Oman: Believed to be legal for use and illegal for sale.

Palau: Banned: Unlawful to use, unlawful to sell (as of May 29, 2023).

Panama: Legal to use, illegal to sell

Qatar: Banned: Illegal to use, illegal to sell.

Seychelles: Legal for use, illegal for sale. However, the country announced its intention to legalize and regulate e-cigarettes in 2019.

Singapore: Prohibited: Unlawful to use, unlawful to sell. Since 2018, possession of e-cigarettes is a crime punishable by fines and even jail time. However, the threat of prosecution has not stopped a thriving black market.

Sri Lanka: Legal to use, illegal to sell.

Suriname: Legal to use, illegal to sell.

Syria: Banned: Illegal to use, illegal to sell.

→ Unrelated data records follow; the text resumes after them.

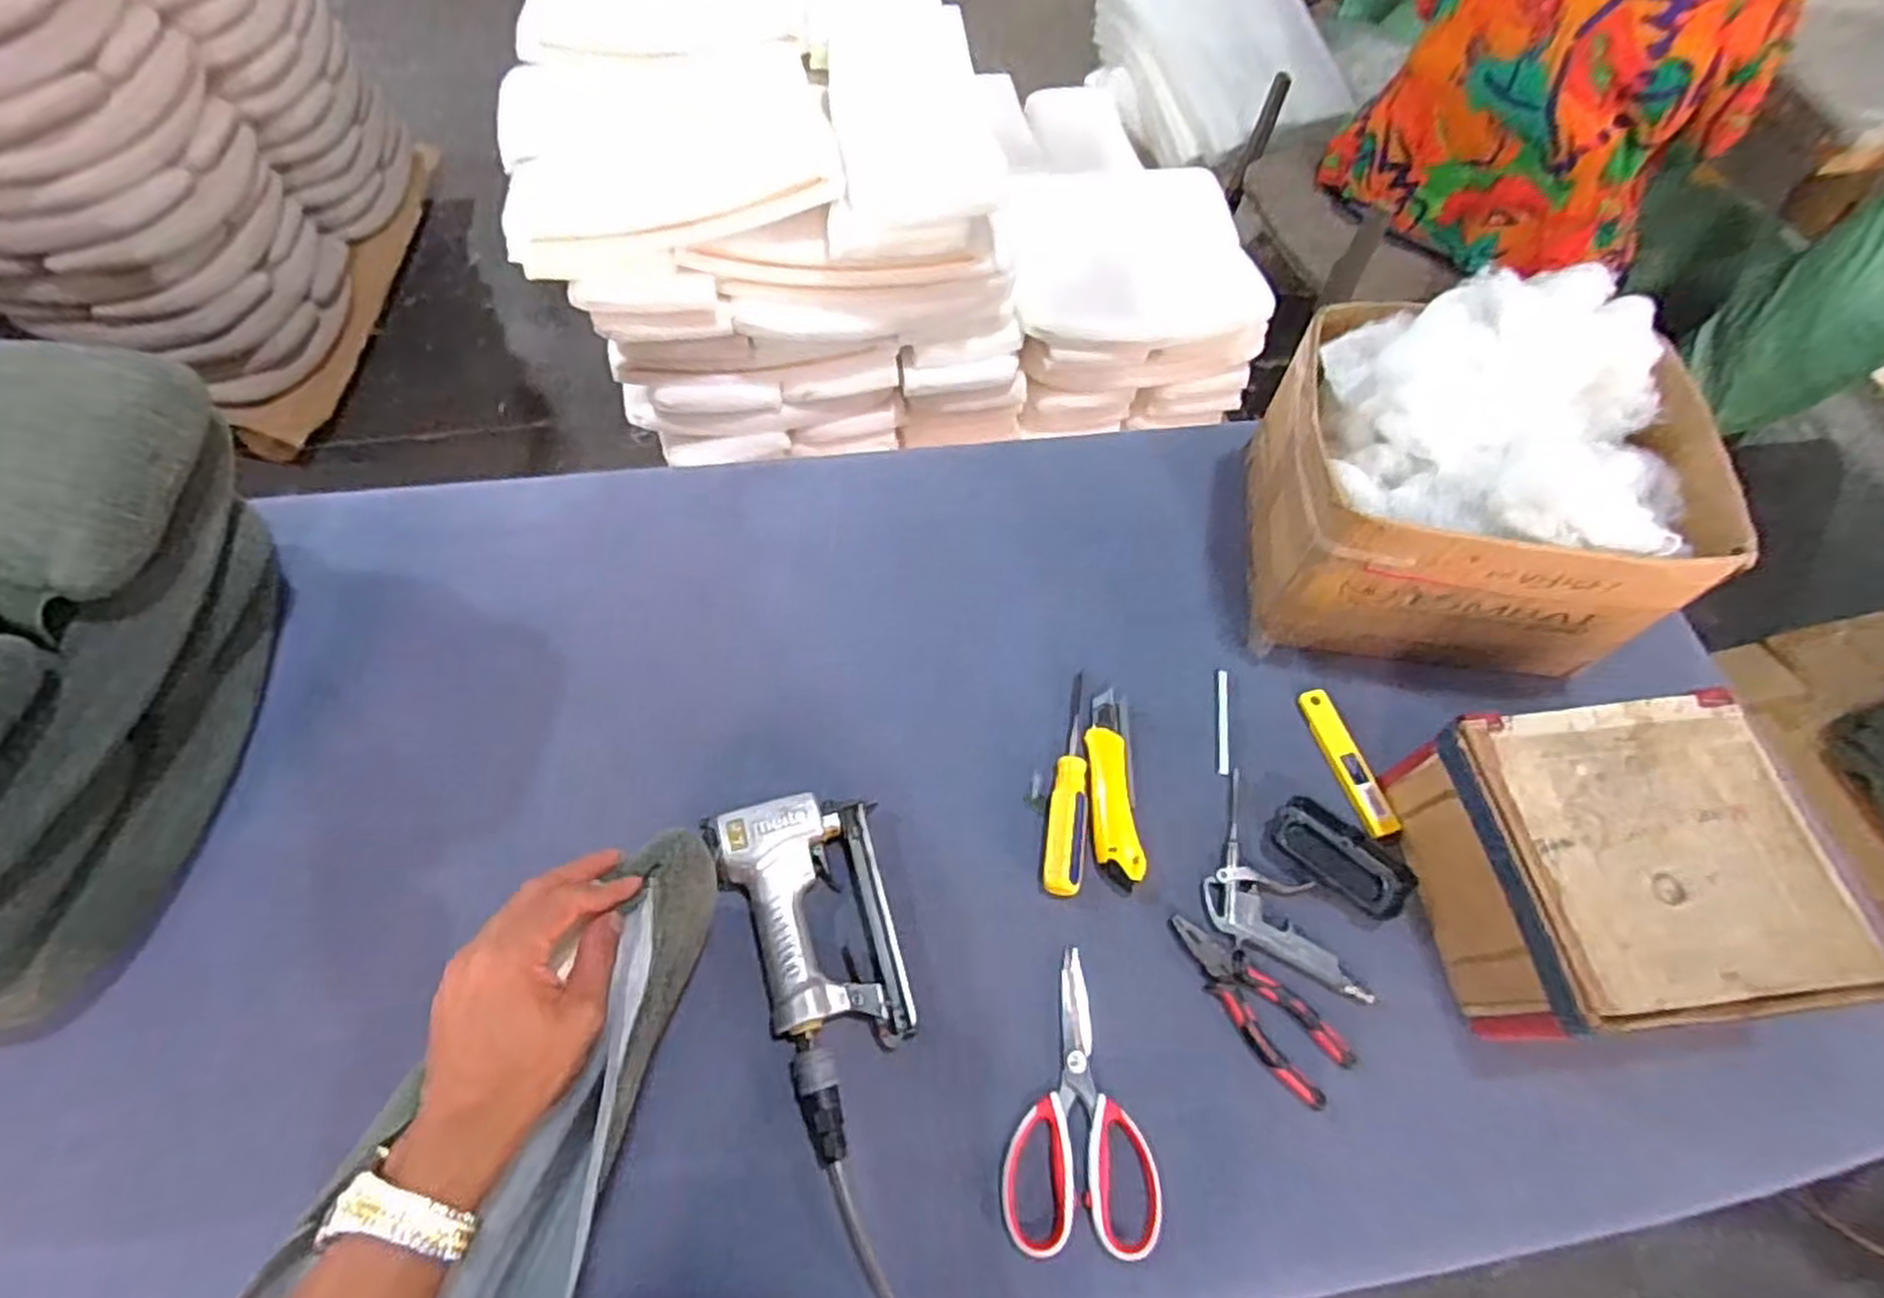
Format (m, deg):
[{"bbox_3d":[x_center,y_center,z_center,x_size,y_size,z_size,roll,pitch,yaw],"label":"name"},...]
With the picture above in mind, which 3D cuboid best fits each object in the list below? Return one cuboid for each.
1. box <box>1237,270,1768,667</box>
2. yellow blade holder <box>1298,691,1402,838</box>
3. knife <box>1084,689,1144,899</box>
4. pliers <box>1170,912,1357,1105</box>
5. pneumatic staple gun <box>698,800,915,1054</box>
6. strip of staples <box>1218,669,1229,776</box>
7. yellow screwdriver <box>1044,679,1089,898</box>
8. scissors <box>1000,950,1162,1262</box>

Taiwan, China: Passed a law banning the sale and use of e-cigarettes on January 12, 2023. The law will take effect within 30 days of the government’s announcement – likely in February.

Thailand: Believed to be legal for use and illegal for sale. Thailand has enforced its ban on the import and sale of e-cigarette products with a number of major incidents, including multiple detentions and even deportations of tourists caught using e-cigarettes in recent years.

Timor-Leste: Legal to use, illegal to sell.

Türkiye: Legal to use, illegal to import. The import of vaping products is illegal in Turkey, and when the country reiterated its ban in 2017, the World Health Organization issued a press release praising the move. But there are conflicting laws in Turkey, where there is a market and community for e-cigarettes.

Turkmenistan: Believed to be legal for use and illegal for sale.

Uganda: Legal to use, illegal to sell.

United States: Legal to use, legal to sell—but as of September 9, 2021, products sold without FDA authorization have become technically illegal. Although no state directly bans the sale of vaping products, many states ban the sale of flavored products or sell them online. Some California cities, notably San Francisco, have banned all e-cigarette sales.

Uruguay: Legal for use, illegal for sale.

Vatican City: Believed to have been banned.

Venezuela: In August 2023, the Venezuelan Minister of Health banned the sale of all e-cigarettes and heated tobacco products after President Maduro ordered the minister to evaluate the ban on the sale and personal use of e-cigarettes and heated tobacco products.